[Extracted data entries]

↓↓↓

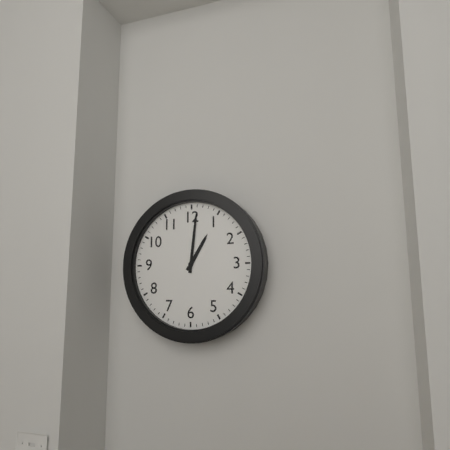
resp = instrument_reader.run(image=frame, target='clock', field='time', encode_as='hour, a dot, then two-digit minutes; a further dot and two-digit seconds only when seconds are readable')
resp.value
1.01
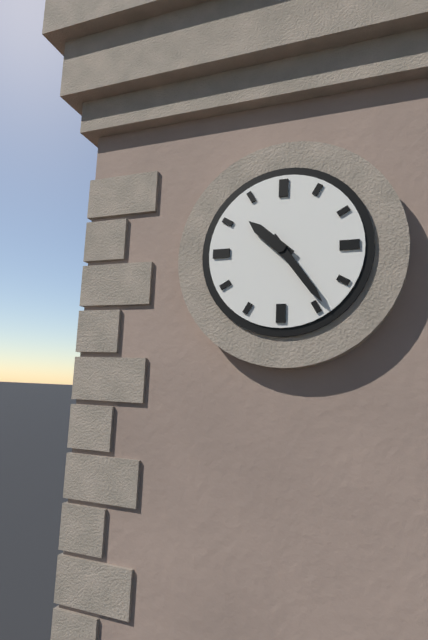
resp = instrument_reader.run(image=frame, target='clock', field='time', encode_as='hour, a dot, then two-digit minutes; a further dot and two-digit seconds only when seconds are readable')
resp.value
10.24
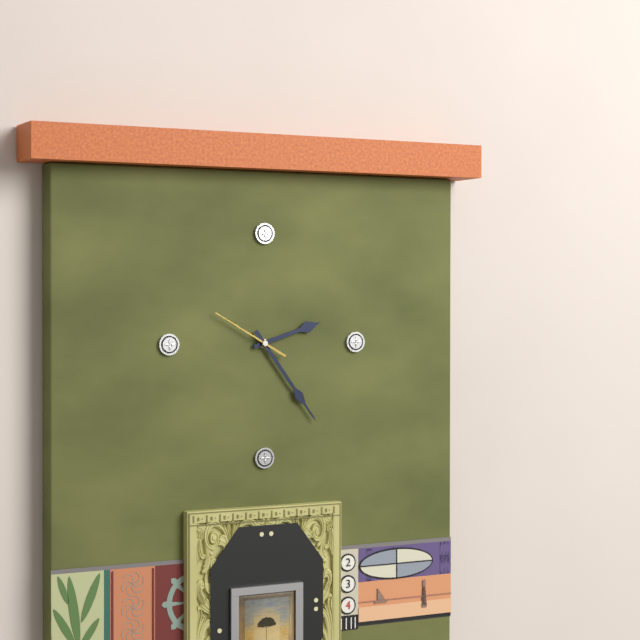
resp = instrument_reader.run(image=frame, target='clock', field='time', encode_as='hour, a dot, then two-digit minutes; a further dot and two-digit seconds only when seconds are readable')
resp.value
2.24.50
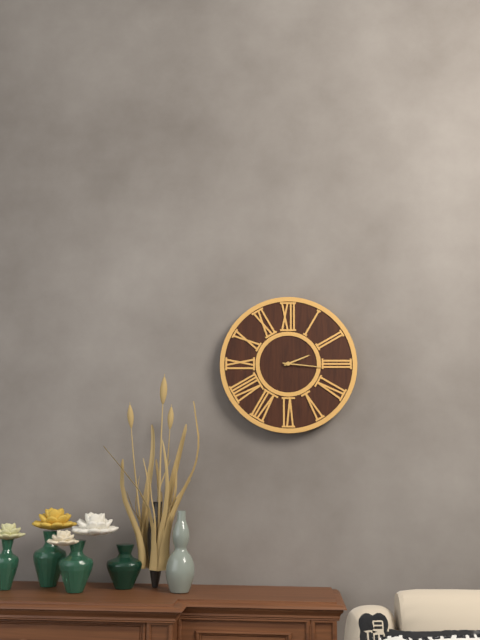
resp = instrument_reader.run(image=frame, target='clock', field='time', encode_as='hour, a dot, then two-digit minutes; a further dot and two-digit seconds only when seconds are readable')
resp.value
2.16
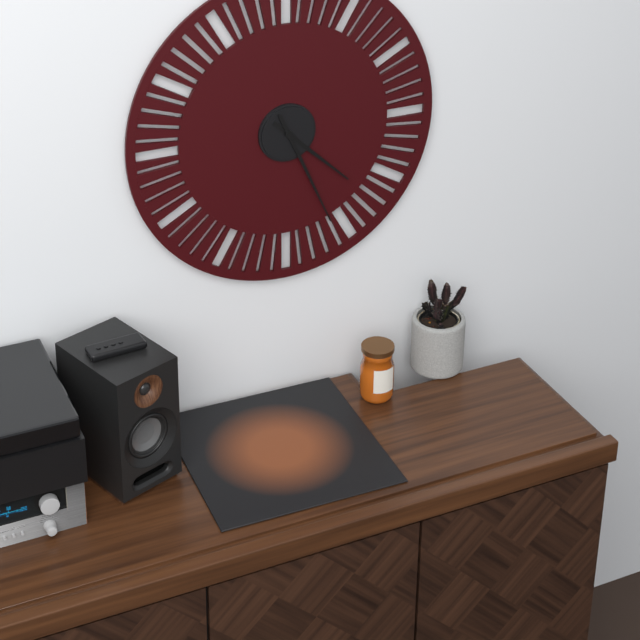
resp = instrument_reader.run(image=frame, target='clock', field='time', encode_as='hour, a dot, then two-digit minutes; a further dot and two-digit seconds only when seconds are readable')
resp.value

↑↑↑

— Exercise directions —
Return all of the entries above verbatim, leaving out the pictures.

— Solution to this task —
resp = instrument_reader.run(image=frame, target='clock', field='time', encode_as='hour, a dot, then two-digit minutes; a further dot and two-digit seconds only when seconds are readable')
resp.value
1.01
resp = instrument_reader.run(image=frame, target='clock', field='time', encode_as='hour, a dot, then two-digit minutes; a further dot and two-digit seconds only when seconds are readable')
resp.value
10.24
resp = instrument_reader.run(image=frame, target='clock', field='time', encode_as='hour, a dot, then two-digit minutes; a further dot and two-digit seconds only when seconds are readable')
resp.value
2.24.50
resp = instrument_reader.run(image=frame, target='clock', field='time', encode_as='hour, a dot, then two-digit minutes; a further dot and two-digit seconds only when seconds are readable')
resp.value
2.16
resp = instrument_reader.run(image=frame, target='clock', field='time', encode_as='hour, a dot, then two-digit minutes; a further dot and two-digit seconds only when seconds are readable')
resp.value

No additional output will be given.